I know my place. You have taught me well, Fatherland.

A fence in front of an open field with a sign that says Fynbos rehabilitation in progress
Tried To Make Me Go To Rehab

“Fynbos Rehab In Progress” a sign reads, as I walk one of the dozens of paths. I’m alone and can see in all directions around me. Any person coming to hurt me would have to hide his machete under his coat until he was right beside me in order to take me by surprise. Still, I’m sweaty, uncomfortable, and on the verge of tears. “Fynbos Rehab.” Please protect this fynbos….


Down another path, near the alien pine forest, the bushes are higher and tower on either side. Two men approach from the roadside. I make a split-second decision to stick to my path and pass them, knowing that if I turn away now it’d be giving up ground I have been reclaiming during the past forever minutes of walking. Up close, I recognise them as familiar street hawkers I’ve seen every day for years. I breathe a little easier because I know them. They, however, don’t know my face as well as I know theirs as I’m usually in a car, one of thousands. Heaven alone knows what kind of energy I am exuding as I pass them to make one of them exclaim, “Yoh! You must be scared of this lady!” to which I curtly reply, “Yes, you must,” before I can stop myself.

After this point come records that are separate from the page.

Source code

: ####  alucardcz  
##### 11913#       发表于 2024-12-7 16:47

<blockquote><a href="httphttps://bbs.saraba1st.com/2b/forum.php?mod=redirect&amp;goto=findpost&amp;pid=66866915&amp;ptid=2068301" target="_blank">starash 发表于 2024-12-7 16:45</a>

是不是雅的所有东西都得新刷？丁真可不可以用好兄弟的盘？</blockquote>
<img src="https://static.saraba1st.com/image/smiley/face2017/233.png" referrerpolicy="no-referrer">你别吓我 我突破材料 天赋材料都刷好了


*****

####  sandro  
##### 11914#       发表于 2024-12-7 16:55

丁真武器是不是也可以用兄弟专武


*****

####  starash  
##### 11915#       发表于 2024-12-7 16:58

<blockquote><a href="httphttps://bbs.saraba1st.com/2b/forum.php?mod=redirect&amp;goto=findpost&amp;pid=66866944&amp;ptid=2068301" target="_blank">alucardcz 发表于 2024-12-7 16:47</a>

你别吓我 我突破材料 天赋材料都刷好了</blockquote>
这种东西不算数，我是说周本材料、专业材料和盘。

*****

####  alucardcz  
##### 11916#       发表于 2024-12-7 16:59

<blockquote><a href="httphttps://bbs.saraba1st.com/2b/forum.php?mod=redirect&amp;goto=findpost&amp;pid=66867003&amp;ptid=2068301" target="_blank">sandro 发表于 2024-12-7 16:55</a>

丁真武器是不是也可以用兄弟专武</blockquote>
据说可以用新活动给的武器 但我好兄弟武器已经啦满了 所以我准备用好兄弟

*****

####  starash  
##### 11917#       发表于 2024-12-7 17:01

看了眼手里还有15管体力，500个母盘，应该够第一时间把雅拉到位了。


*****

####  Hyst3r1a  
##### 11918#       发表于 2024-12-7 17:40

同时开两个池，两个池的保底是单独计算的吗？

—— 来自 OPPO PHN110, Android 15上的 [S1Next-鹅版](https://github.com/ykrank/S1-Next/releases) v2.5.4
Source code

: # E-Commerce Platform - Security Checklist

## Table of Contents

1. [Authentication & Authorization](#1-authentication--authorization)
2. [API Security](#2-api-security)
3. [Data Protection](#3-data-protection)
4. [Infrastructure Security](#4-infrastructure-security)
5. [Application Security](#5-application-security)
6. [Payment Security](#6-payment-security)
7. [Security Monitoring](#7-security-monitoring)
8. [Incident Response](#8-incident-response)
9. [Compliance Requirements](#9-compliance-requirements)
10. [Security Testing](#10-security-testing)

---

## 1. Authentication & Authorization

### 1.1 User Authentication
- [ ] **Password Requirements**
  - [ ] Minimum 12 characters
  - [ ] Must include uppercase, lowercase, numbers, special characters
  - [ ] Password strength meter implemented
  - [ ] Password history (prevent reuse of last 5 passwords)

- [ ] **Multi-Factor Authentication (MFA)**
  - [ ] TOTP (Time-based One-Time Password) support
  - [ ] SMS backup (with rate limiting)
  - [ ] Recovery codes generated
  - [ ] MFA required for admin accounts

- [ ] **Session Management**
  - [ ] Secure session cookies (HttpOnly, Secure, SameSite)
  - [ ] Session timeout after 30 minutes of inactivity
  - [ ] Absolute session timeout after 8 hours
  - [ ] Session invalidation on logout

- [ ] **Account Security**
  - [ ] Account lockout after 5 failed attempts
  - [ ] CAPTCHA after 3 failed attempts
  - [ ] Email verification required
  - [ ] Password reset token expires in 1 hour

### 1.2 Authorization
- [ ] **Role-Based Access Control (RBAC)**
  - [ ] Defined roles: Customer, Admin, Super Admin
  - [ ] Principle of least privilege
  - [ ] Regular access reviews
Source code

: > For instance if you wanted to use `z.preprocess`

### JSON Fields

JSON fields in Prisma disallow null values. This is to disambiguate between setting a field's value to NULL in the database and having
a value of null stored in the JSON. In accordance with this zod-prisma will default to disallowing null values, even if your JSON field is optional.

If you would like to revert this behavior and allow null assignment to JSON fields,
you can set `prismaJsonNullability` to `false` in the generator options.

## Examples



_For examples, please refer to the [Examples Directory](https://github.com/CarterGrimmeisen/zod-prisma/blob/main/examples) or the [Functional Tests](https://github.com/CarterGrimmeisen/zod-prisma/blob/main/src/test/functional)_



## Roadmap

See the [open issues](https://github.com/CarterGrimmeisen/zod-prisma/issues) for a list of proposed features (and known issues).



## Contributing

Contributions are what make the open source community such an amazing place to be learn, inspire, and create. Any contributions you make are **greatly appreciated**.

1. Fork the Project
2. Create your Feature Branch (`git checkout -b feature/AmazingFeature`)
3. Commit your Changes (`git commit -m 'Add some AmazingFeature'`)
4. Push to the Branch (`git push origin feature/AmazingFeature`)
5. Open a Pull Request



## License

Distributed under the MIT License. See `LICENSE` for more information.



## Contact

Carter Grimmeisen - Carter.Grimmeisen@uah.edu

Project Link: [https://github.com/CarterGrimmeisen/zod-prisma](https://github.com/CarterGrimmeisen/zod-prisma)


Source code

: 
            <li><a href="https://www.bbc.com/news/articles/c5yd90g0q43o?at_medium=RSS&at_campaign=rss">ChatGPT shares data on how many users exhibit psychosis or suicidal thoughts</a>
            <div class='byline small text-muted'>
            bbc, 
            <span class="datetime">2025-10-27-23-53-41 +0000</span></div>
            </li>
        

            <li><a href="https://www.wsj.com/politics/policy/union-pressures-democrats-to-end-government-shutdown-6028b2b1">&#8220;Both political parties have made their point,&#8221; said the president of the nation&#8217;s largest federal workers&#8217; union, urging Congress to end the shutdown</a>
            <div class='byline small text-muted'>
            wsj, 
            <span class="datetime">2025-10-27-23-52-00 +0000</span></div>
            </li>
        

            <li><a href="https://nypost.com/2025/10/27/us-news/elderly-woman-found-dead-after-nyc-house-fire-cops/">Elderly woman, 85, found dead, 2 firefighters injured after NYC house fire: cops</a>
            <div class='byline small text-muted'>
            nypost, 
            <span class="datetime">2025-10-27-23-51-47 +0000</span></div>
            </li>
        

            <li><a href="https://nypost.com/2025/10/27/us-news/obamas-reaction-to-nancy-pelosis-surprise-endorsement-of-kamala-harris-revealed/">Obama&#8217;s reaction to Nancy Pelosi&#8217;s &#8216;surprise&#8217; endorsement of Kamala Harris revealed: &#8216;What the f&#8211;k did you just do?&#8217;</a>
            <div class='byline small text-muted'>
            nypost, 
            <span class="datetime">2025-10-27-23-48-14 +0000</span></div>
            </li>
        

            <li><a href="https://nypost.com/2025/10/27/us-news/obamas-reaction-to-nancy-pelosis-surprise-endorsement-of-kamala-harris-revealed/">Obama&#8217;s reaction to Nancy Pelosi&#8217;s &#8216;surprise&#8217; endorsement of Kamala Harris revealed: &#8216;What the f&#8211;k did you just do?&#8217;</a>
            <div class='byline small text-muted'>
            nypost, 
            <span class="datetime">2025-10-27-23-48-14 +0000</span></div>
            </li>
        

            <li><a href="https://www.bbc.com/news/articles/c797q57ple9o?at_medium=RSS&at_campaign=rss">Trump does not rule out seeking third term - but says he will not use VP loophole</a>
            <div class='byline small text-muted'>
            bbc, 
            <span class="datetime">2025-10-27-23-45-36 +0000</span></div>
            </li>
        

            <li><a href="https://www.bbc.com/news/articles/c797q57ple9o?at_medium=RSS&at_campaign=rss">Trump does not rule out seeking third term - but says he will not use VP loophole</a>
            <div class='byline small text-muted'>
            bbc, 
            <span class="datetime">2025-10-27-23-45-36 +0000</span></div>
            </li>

I pass through the narrow passage.


My rehabilitation is underway. I’ve gone three more times and the last time I downright enjoyed myself.

The trauma of being alive, of being a woman, of being a South African woman, of being part of a collective pain body that is generational, multi-dimensional, and immense…. means working on my rehabilitation to ease the collective burden, to mentally and emotionally make space, to nurture the plot of land called freedom within me, to hold space for others who cannot yet do it for themselves…. Freedom is inside work after all. Freedom in a jail cell. Freedom in a cage. Freedom in a cupboard under the stairs.

Inside work I’m learning to do out in the open air.

Looking down, feet hanging off the side of a mountain cliff; ocean at the bottom
Feet on the ground / Head in the clouds

*Of course I intend the pun. I always, always do.